Content-Transfer-Encoding: 7bit

This message is in MIME format.

--MIME-Message-Boundary-
Content-Type: text/plain
Content-Transfer-Encoding: quoted-printable

This =3D a simple test.
--MIME-Message-Boundary-
Content-Type: application/octet-stream
Content-Transfer-Encoding: base64

YSBzaW1wbGUgdGVzdA==

--MIME-Message-Boundary---

License

Copyright (c) 2000-2004 Shiro Kawai, All rights reserved.

Redistribution and use in source and binary forms, with or without
modification, are permitted provided that the following conditions
are met:

1. Redistributions of source code must retain the above copyright
   notice, this list of conditions and the following disclaimer.

2. Redistributions in binary form must reproduce the above copyright
   notice, this list of conditions and the following disclaimer in the
   documentation and/or other materials provided with the distribution.

3. Neither the name of the authors nor the names of its contributors
   may be used to endorse or promote products derived from this
   software without specific prior written permission.

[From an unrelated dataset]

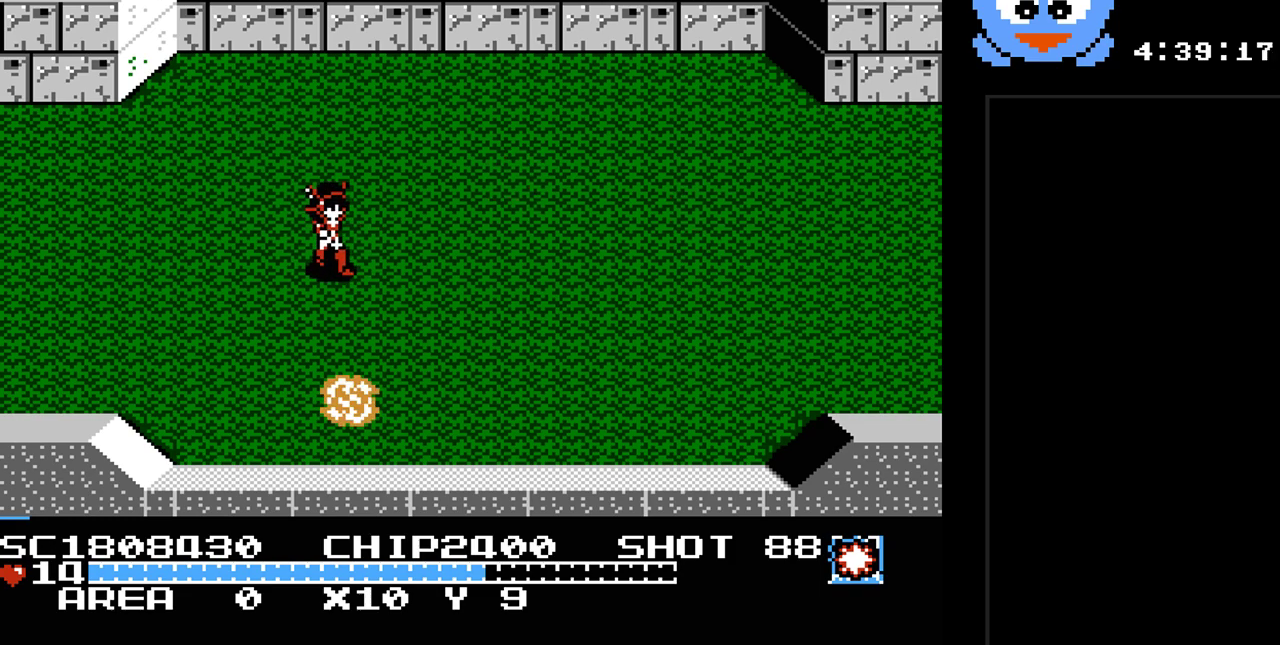
{"buttons": ["DPAD_DOWN", "DPAD_RIGHT"], "events": [[33, "DPAD_DOWN", "up"], [200, "DPAD_DOWN", "down"], [333, "DPAD_RIGHT", "up"], [483, "DPAD_RIGHT", "down"]]}
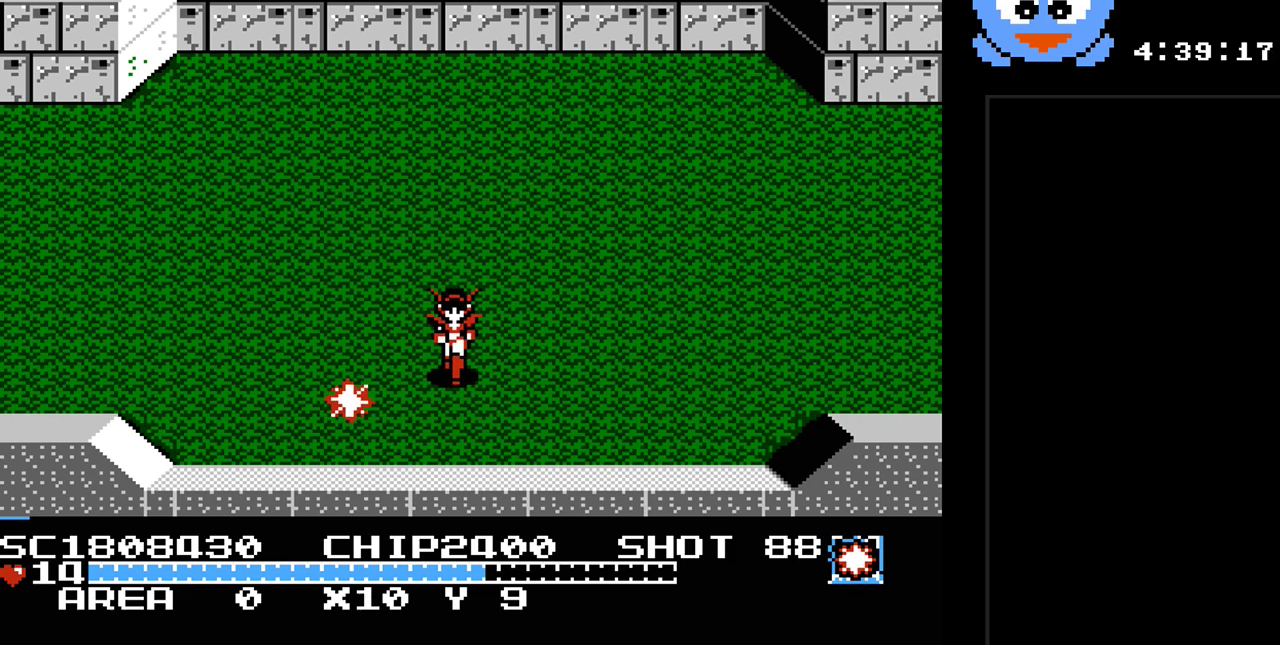
{"buttons": [], "events": [[150, "DPAD_DOWN", "up"], [367, "DPAD_LEFT", "down"], [367, "DPAD_RIGHT", "up"], [500, "DPAD_LEFT", "up"]]}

THIS SOFTWARE IS PROVIDED BY THE COPYRIGHT HOLDERS AND CONTRIBUTORS
"AS IS" AND ANY EXPRESS OR IMPLIED WARRANTIES, INCLUDING, BUT NOT
LIMITED TO, THE IMPLIED WARRANTIES OF MERCHANTABILITY AND FITNESS FOR
A PARTICULAR PURPOSE ARE DISCLAIMED. IN NO EVENT SHALL THE COPYRIGHT
OWNER OR CONTRIBUTORS BE LIABLE FOR ANY DIRECT, INDIRECT, INCIDENTAL,
SPECIAL, EXEMPLARY, OR CONSEQUENTIAL DAMAGES (INCLUDING, BUT NOT LIMITED
TO, PROCUREMENT OF SUBSTITUTE GOODS OR SERVICES; LOSS OF USE, DATA, OR
PROFITS; OR BUSINESS INTERRUPTION) HOWEVER CAUSED AND ON ANY THEORY OF
LIABILITY, WHETHER IN CONTRACT, STRICT LIABILITY, OR TORT (INCLUDING
NEGLIGENCE OR OTHERWISE) ARISING IN ANY WAY OUT OF THE USE OF THIS
SOFTWARE, EVEN IF ADVISED OF THE POSSIBILITY OF SUCH DAMAGE.